* _Exercise instructions_:
**1.** According to the passage on sedentary behavior, what share of their time at work do people with office jobs spend sitting?
**2.** In the passage on sedentary behavior, the sentence beginning "In observational research" names health outcomes whose risk rises with daily hours spent sitting. List all of them.
**3.** Write the next part of the passage on sedentary behavior, starting after its final sentence.

The group based this recommendation on studies showing possible links between illness and large amounts of time sitting. Among the findings of such research is that, in the United Kingdom, sedentary behavior occupies over 70% of the total waking hours of people with a high risk of chronic disease. Another data point used to reach the recommendation was that those with office jobs sit for 65%-75% of their time at work.

“In observational research, daily hours spent being sedentary (sitting), independent of levels of exercise or physical activity, are positively correlated with the risk of diabetes and cardiovascular disease, some cancers and premature mortality,” according to John P. Buckley of University Centre Shrewsbury and the University of Chester, England, and his colleagues. “For example, comprehensive reviews of the data found that compared with those who sit the least, those who sit the most have over twice the risk of developing type 2 diabetes and cardiovascular disease, and a 13% and 17% increased risk of cancer incidence and mortality, respectively.”

* _Dataset entries_:
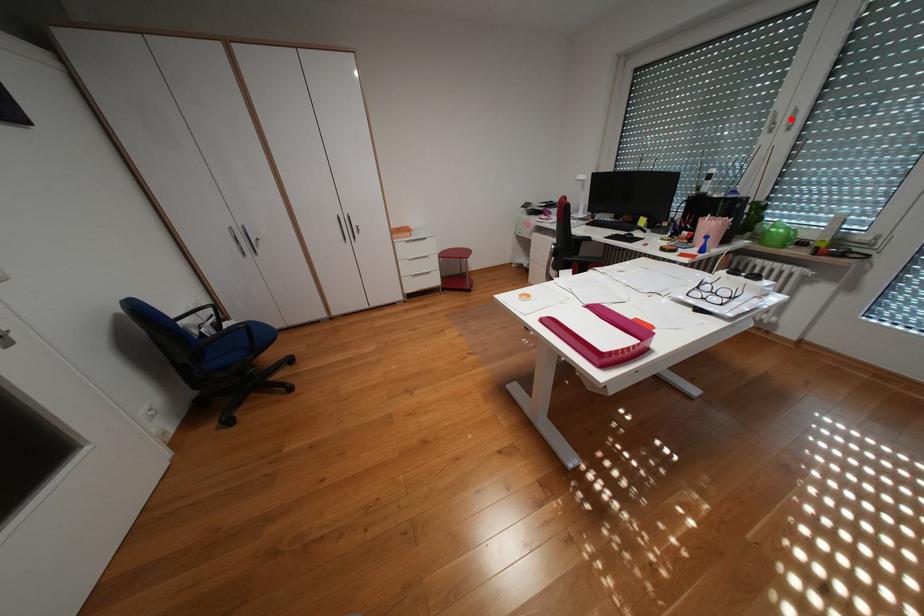
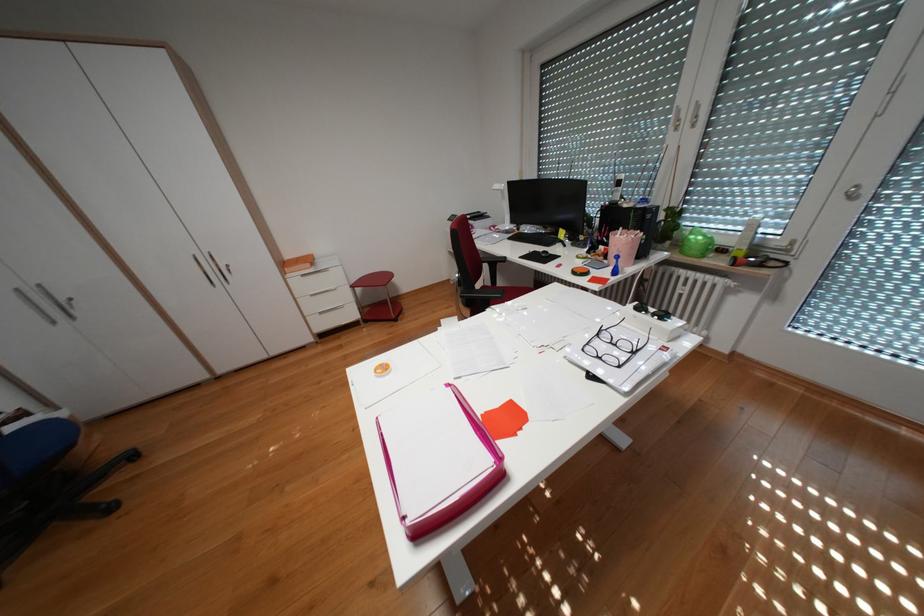
Question: I am providing you with two images of the same scene from different viewpoints. A red point is shown in image1. For the corresponding object point in image2, is it positioned nearer or farther from the camera?

Choices:
 (A) Nearer
 (B) Farther

Answer: (A)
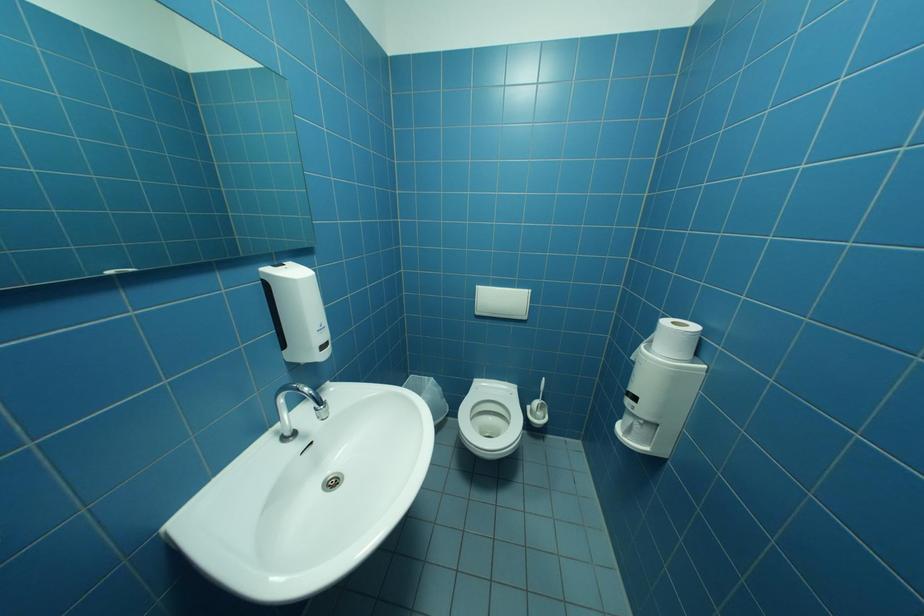
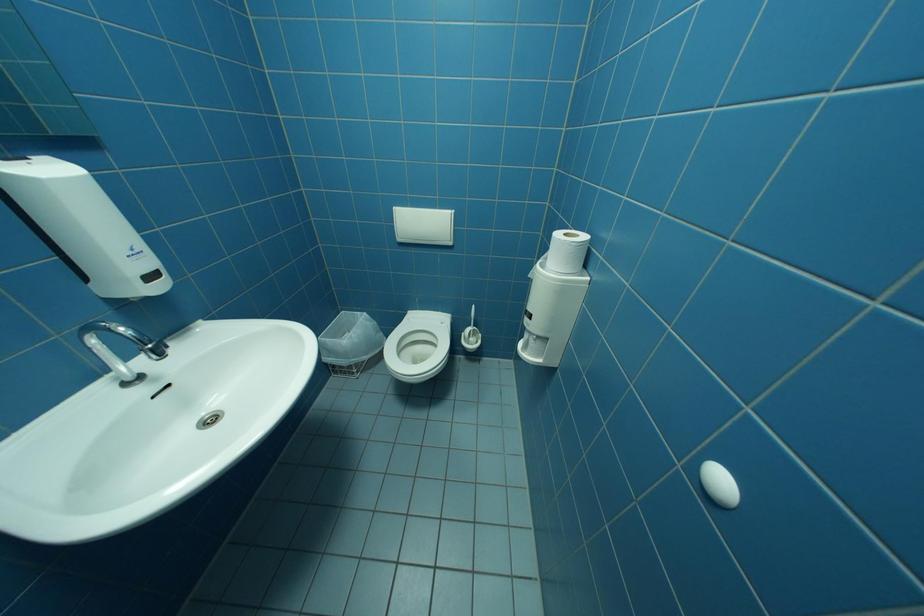
Question: Which direction would the cameraman need to move to produce the second image? Reply with the corresponding letter.

Choices:
 (A) Left
 (B) Right
 (C) Forward
 (D) Backward

Answer: (B)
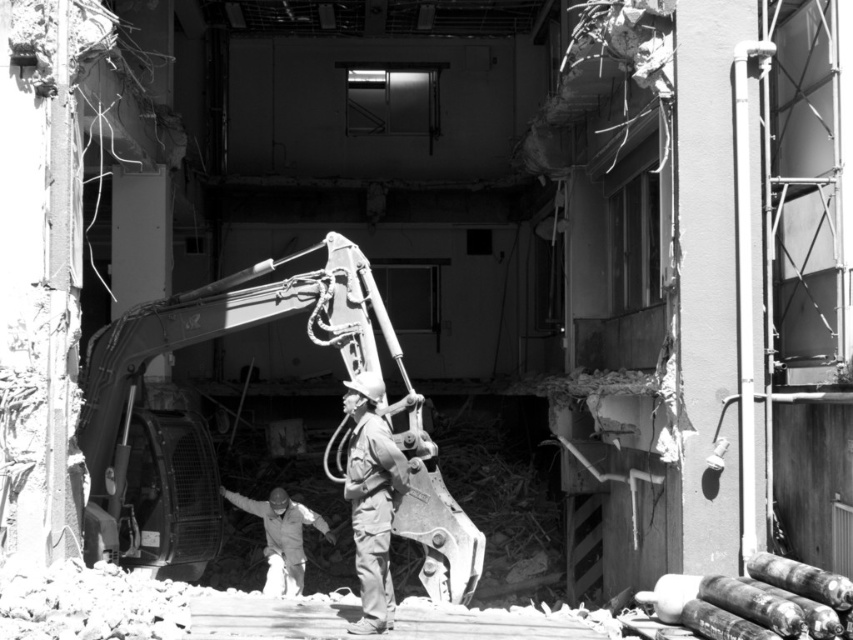
You are a safety inspector observing the demolition site. You notice the metallic gray excavator at center and the camouflage fabric uniform at center. Which object is taller?

The metallic gray excavator at center is taller than the camouflage fabric uniform at center.

You are standing at the entrance of the partially demolished building and want to reach the point marked at coordinates point (364, 516). If you can walk 1.5 meters per second, how long will it take you to reach that point?

The distance of point (364, 516) from viewer is 9.05 meters. At a walking speed of 1.5 meters per second, it would take approximately 6.03 seconds to reach the point.

You are standing at the entrance of the partially demolished building and want to locate two workers. The first worker is at point (392, 509) and the second worker is at point (300, 564). Which worker is closer to the entrance?

The worker at point (392, 509) is closer to the entrance because they are in front of the worker at point (300, 564).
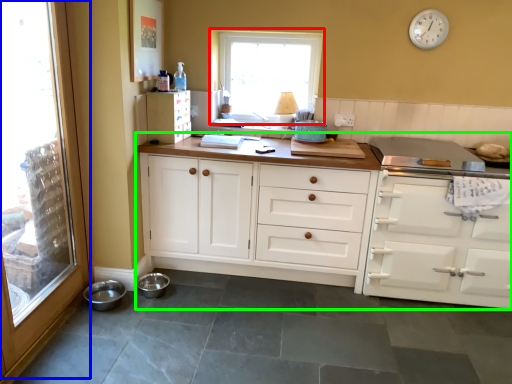
Question: Estimate the real-world distances between objects in this image. Which object is closer to window (highlighted by a red box), glass door (highlighted by a blue box) or cabinetry (highlighted by a green box)?

Choices:
 (A) glass door
 (B) cabinetry

Answer: (B)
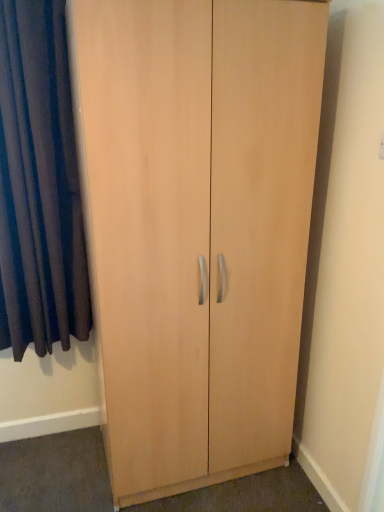
Where is `vacant area situated below dark blue velvet curtain at left (from a real-world perspective)`? The width and height of the screenshot is (384, 512). vacant area situated below dark blue velvet curtain at left (from a real-world perspective) is located at coordinates (57, 439).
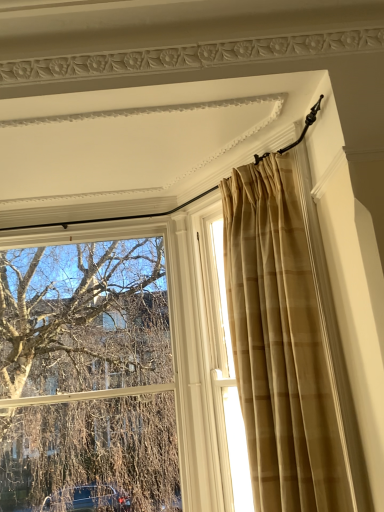
Question: Considering the positions of clear glass window at upper left, placed as the first window when sorted from left to right, and beige plaid curtain at upper right in the image, is clear glass window at upper left, placed as the first window when sorted from left to right, wider or thinner than beige plaid curtain at upper right?

Choices:
 (A) thin
 (B) wide

Answer: (A)

Question: From a real-world perspective, is clear glass window at upper left, placed as the first window when sorted from left to right, positioned above or below beige plaid curtain at upper right?

Choices:
 (A) below
 (B) above

Answer: (A)

Question: Which of these objects is positioned farthest from the beige plaid curtain at upper right?

Choices:
 (A) clear glass window at upper left, placed as the first window when sorted from left to right
 (B) beige textured curtain at right, the 2th window viewed from the left

Answer: (A)

Question: Which object is positioned farthest from the clear glass window at upper left, placed as the first window when sorted from left to right?

Choices:
 (A) beige plaid curtain at upper right
 (B) beige textured curtain at right, which is counted as the first window, starting from the right

Answer: (A)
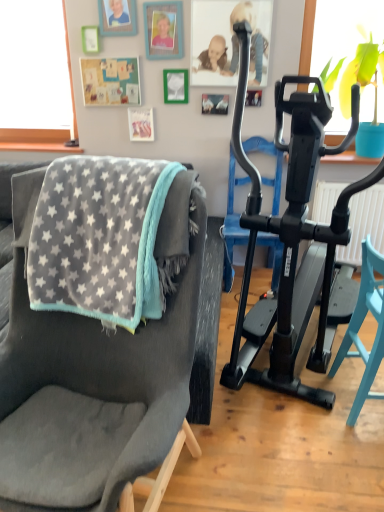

* _Numbered answers_:
**1.** 65%-75%

**2.**
- diabetes
- cardiovascular disease
- some cancers
- premature mortality

**3.**
To potentially reduce the ill effects of prolonged sitting, the group of experts suggested that those with predominantly desk-based jobs adopt the following practices:

• Initially progress towards accumulating at least 2 hours a day of standing and performing light activity – such as walking – during work, and later increase the amount of time on foot to 4 hours a day (prorated to part-time hours).

• Take breaks from both seated- and standing-based work. Thus, sit-stand adjustable desk stations are highly recommended.

• Avoid prolonged static standing postures.

• If adding more standing to the work day causes pain that does not subside after altering posture, walking, or resting, then seek medical advice.

Such guidelines are justified even though longer-term intervention studies that assess standing and light activity in office environments are needed, according to the researchers.

Read the full report in the British Journal of Sports Medicine (2015 June 1 [doi:10.1136/bjsports-2015-094618]).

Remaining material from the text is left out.